The use of stimulants and Atomoxetine in adults with comorbid ADHD and bipolar disorder

Expert Opin Pharmacother 2015;16(14):2193-204.PMID:26364896DOI:10.1517/14656566.2015.1079620.

Introduction: Attention deficit/hyperactivity disorder (ADHD) persists into adulthood in about 50% of the affected children, with high rates of comorbidity with bipolar disorder (BD). Stimulants and Atomoxetine (ATX) are effective treatments for ADHD, but their use in adults with comorbid BD (ADHD-BD) has not been extensively studied and may be problematic. Areas covered: The aim of the paper is to summarize the available literature regarding the use of these medications in ADHD-BD adult patients. Results of randomized-controlled and open-label trials, case reports, and case series are reviewed. We also reviewed data relative to some specific issues of this comorbidity in adults, especially substance use disorder, malingering, and stimulants misuse.
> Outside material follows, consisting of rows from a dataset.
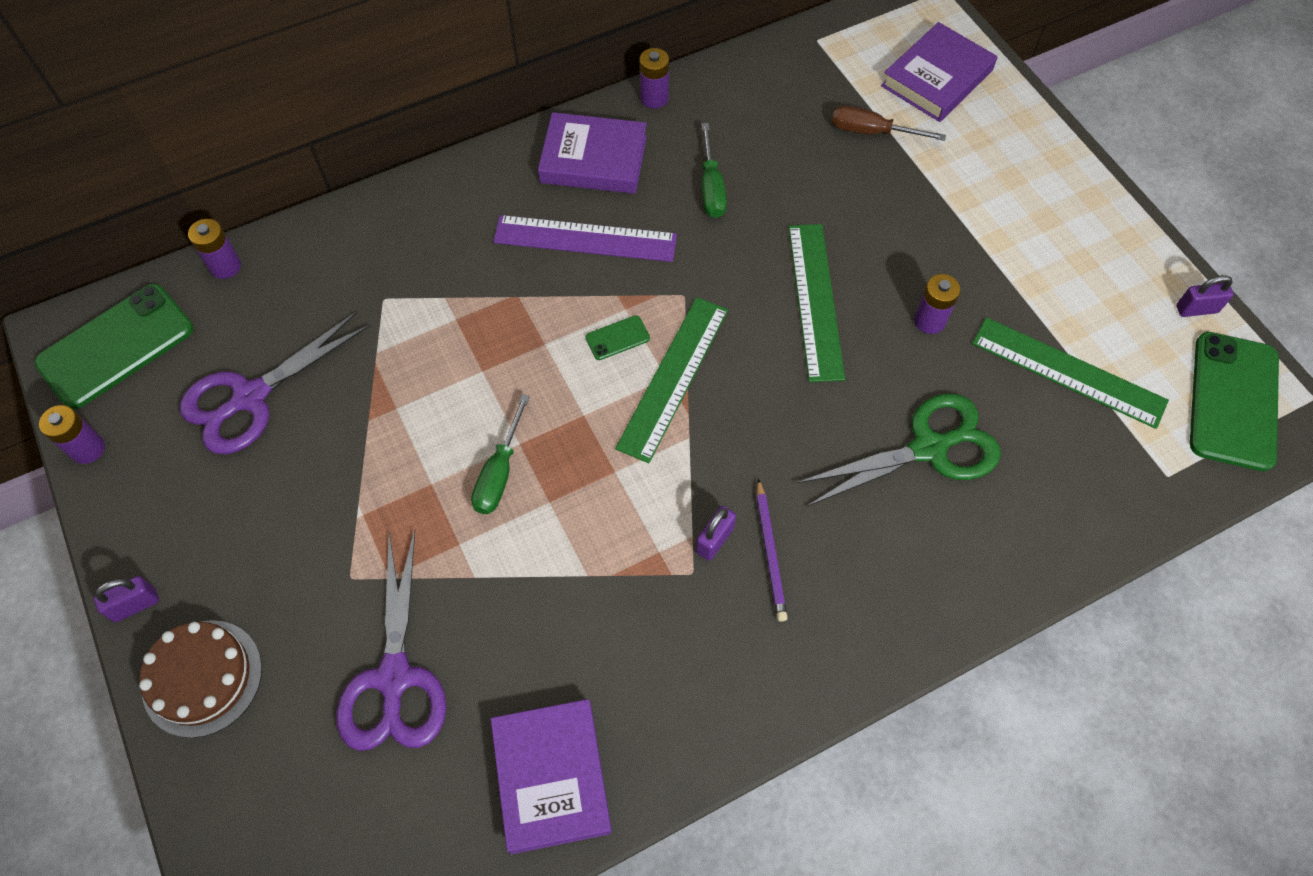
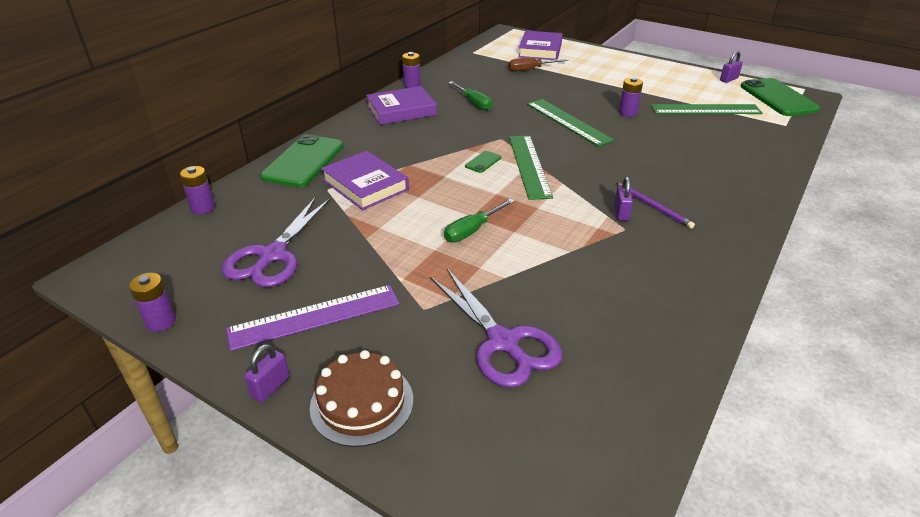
camera: 30 degrees left, 25 degrees down
(116, 346) = (145, 266): green phone -> green phone (303, 161)
(499, 473) = (472, 230): green screwdriver -> green screwdriver turned 60 degrees clockwise
(552, 777) = (652, 343): purple book -> purple book (365, 185)
(585, 239) = (426, 135): purple ruler -> purple ruler (314, 317)
(929, 448) = (680, 148): green scissors -> none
Expert opinion: ADHD-BD may be associated with more severe symptoms, course, and worst outcome of both conditions. The frequent coexistence with alcohol and substance abuse may further complicate treatment management. Stimulants are the most effective medications for ADHD, but their use may be contraindicated in the presence of a comorbid drug abuse or in patients that simulate or exaggerate ADHD symptoms in order to obtain stimulants for diversion or abuse. ATX may be effective in the treatment of ADHD symptoms in BD patients, with a modestly increased risk of (hypo)manic switches and destabilization of the mood disorder when utilized in association with mood stabilizers. In the majority of the cases, a hierarchical approach is desirable, with mood stabilization preceding the treatment of ADHD symptoms. Although systematic trials on the use of stimulants and ATX in ADHD-BD comorbidity in adulthood are necessary, both treatments should be considered possible options to be carefully evaluated once the patient has been stabilized.